- Australia had signed a contract with French shipbuilder Naval Group in 2016 to build a new fleet, at a cost of $40 billion, according to Reuters.
- Both sides had confirmed the deal a couple of weeks ago.
- However, Canberra has now decided to scrap that agreement and join forces with the U.S. and Britain.
LONDON — France is not holding back showing its disappointment with Australia after it abruptly ended a submarine contract in order to sign a new deal with the U.S. and U.K.
"It was a stab in the back. We had established a relationship of trust with Australia. This trust has been betrayed," Jean-Yves Le Drian, France's minister of foreign affairs, told radio station Franceinfo Thursday morning.
Australia had signed a contract with French shipbuilder Naval Group in 2016 to build a new fleet, at a cost of $40 billion, according to Reuters. Both sides had confirmed the deal a couple of weeks ago. However, Canberra has now decided to scrap that agreement and join forces with the U.S. and Britain.
Late on Wednesday, the three nations announced a new security partnership where Australia will receive new nuclear-powered submarines. The deal with France would have provided conventional submarines.
"We intend to build these submarines in Adelaide in close cooperation with the U.K. and the U.S. But let me be clear, Australia is not seeking to acquire nuclear weapons," Australian Prime Minister Scott Morrison said on Twitter.
He added that France is a "good partner" and that the new deal was motivated by "a changed strategic environment," according to France 24.
The French Embassy in Washington also canceled a gala at their sprawling compound over frustration with the new trilateral partnership, a French official confirmed to CNBC.
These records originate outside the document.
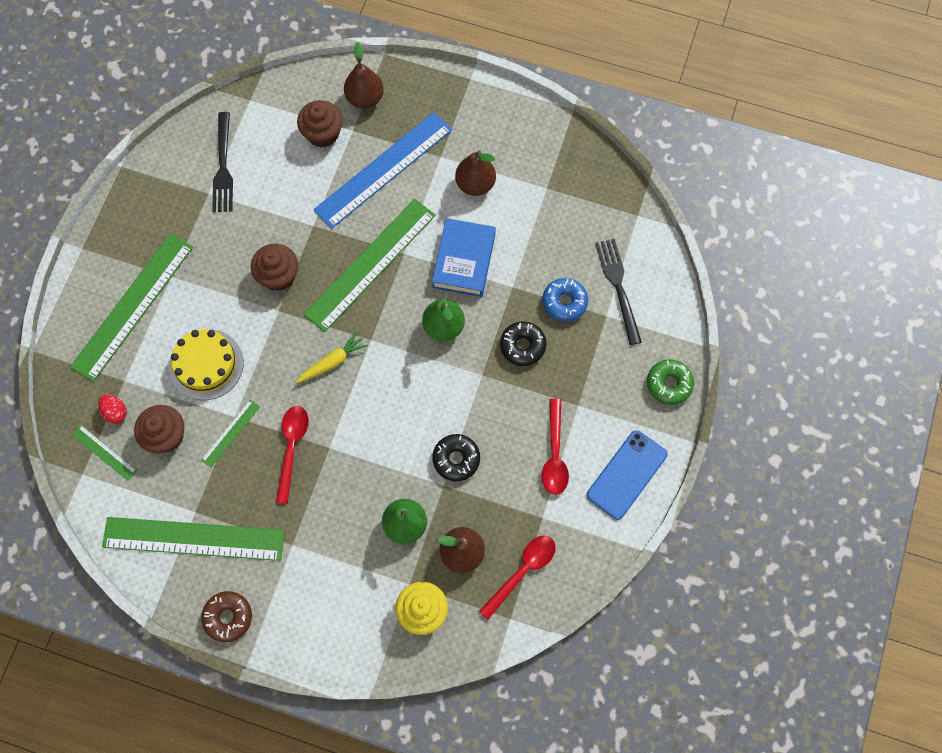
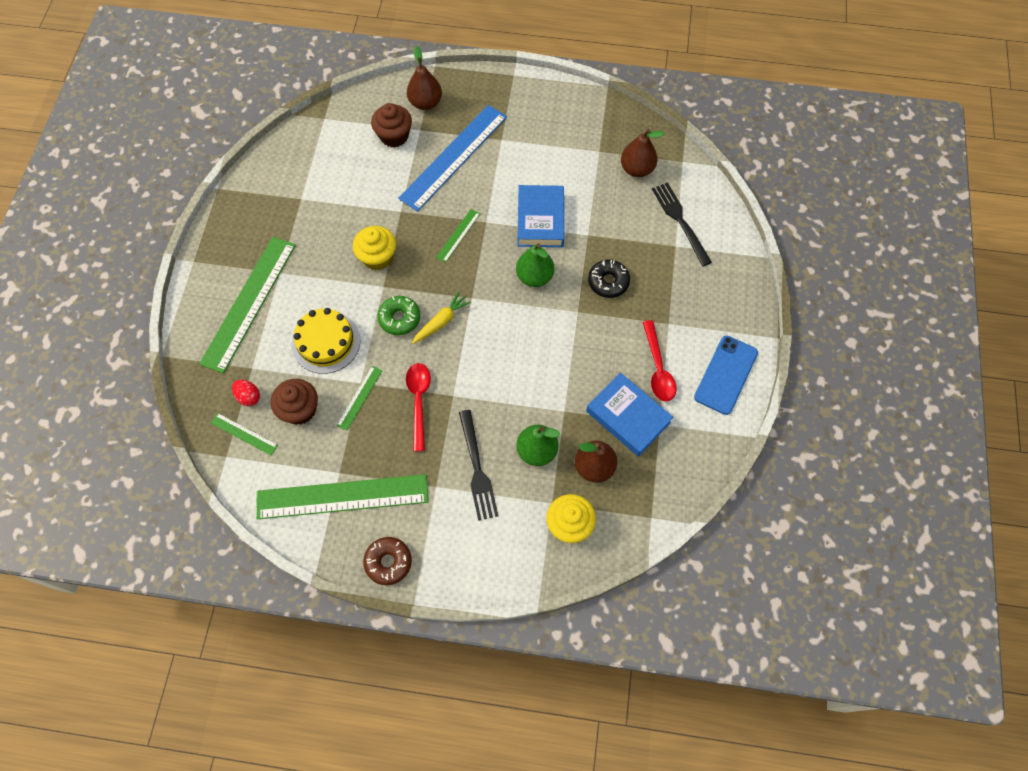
camera: 10 degrees left, 5 degrees down
(223, 166) = (310, 175): black fork -> black fork (477, 468)
(278, 276) = (377, 257): brown cupcake -> yellow cupcake
(370, 264) = (458, 235): green ruler -> green ruler, size x0.44
(456, 459) = (570, 386): black donut -> none
(475, 184) = (536, 157): brown pear -> brown pear (637, 169)
(510, 503) = (628, 417): none -> blue book
(522, 572) = (652, 474): red spoon -> none
(564, 302) = (636, 240): blue donut -> none
(669, 384) = (743, 293): green donut -> green donut (399, 318)

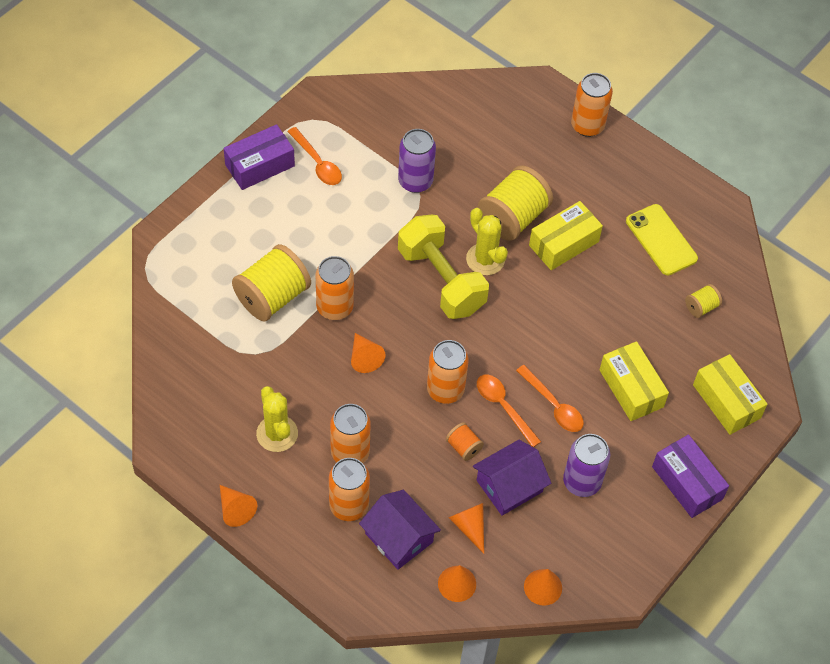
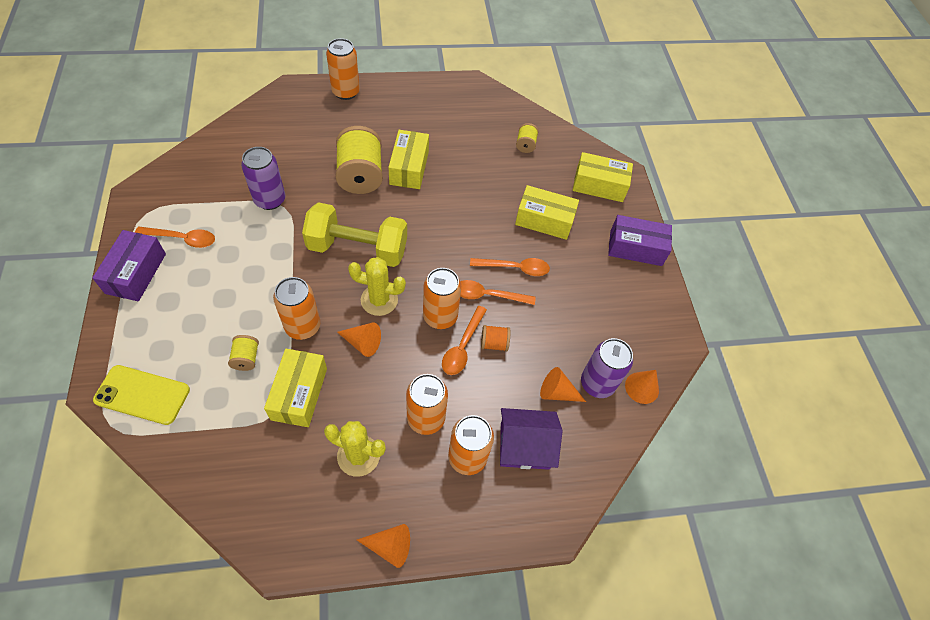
camera: 50 degrees left, 0 degrees up
(272, 297) = (246, 358): yellow spool -> yellow spool, size x0.47
(282, 354) = (299, 393): none -> yellow box
(436, 427) = (462, 347): none -> orange spoon
(457, 583) = (594, 439): orange cone -> none
(485, 259) = (372, 213): yellow cactus -> yellow cactus (379, 300)
(509, 486) = (549, 342): purple house -> none
(582, 482) = (584, 300): purple can -> purple can (597, 383)
(661, 240) = (461, 125): yellow phone -> yellow phone (142, 395)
The event, which was slated to commemorate the "240th Anniversary of the Battle of the Capes," will no longer take place Friday at the embassy.
"Other parts of the celebration are still ongoing," the official said, including a wreath-laying ceremony in Annapolis. A French destroyer will pull into Baltimore harbor on Monday as will a French submarine at Norfolk harbor.
U.S. Secretary of State Antony Blinken told reporters on Thursday that he and Defense Secretary Lloyd Austin had spoken to their French counterparts about the new security pact ahead of its unveiling.
"I'll leave it to our Australian partners to describe why they sought this new technology. But as the president said and I want to emphasize again, we cooperate incredibly closely with France on many shared priorities in the Indo-Pacific but also around the world," Blinken said.
"We're going to continue to do so, we place fundamental value on that relationship, on that partnership and we will carry forward in the days ahead," the nation's top diplomat added.
U.S. President Joe Biden made sure to reference France when presenting the new deal on Wednesday, saying the European nation will remain a key partner in the Indo-Pacific region.
In the U.K., Prime Minister Boris Johnson also said Thursday that the relationship with France is "rock solid."
However, these words are unlikely to appease the ill feelings in France.
In the same radio interview, France's foreign affairs chief also said that this "unilateral and unpredictable decision" reminded him of what former President Donald Trump used to do.
France's ministers of foreign affairs and the armed forces also said in a joint statement on Thursday: "The American choice which leads to the removal of an ally and a European partner like France from structuring a partnership with Australia, at a time when we are facing unprecedented challenges in the Indo-Pacific region … marks an absence of coherence that France can only observe and regret."
The statement added that the latest developments intensify the need for European strategic autonomy — the idea that the European Union should become more independent with its defense and security policies.
The European Commission, the EU's executive arm, presented its strategy for the Indo-Pacific region on Thursday afternoon in Brussels. EU Foreign Affairs Chief Josep Borrell said, "We must survive on our own, as others do."
Spokespeople for the White House and the Australian Embassy in London weren't immediately available for comment when contacted by CNBC.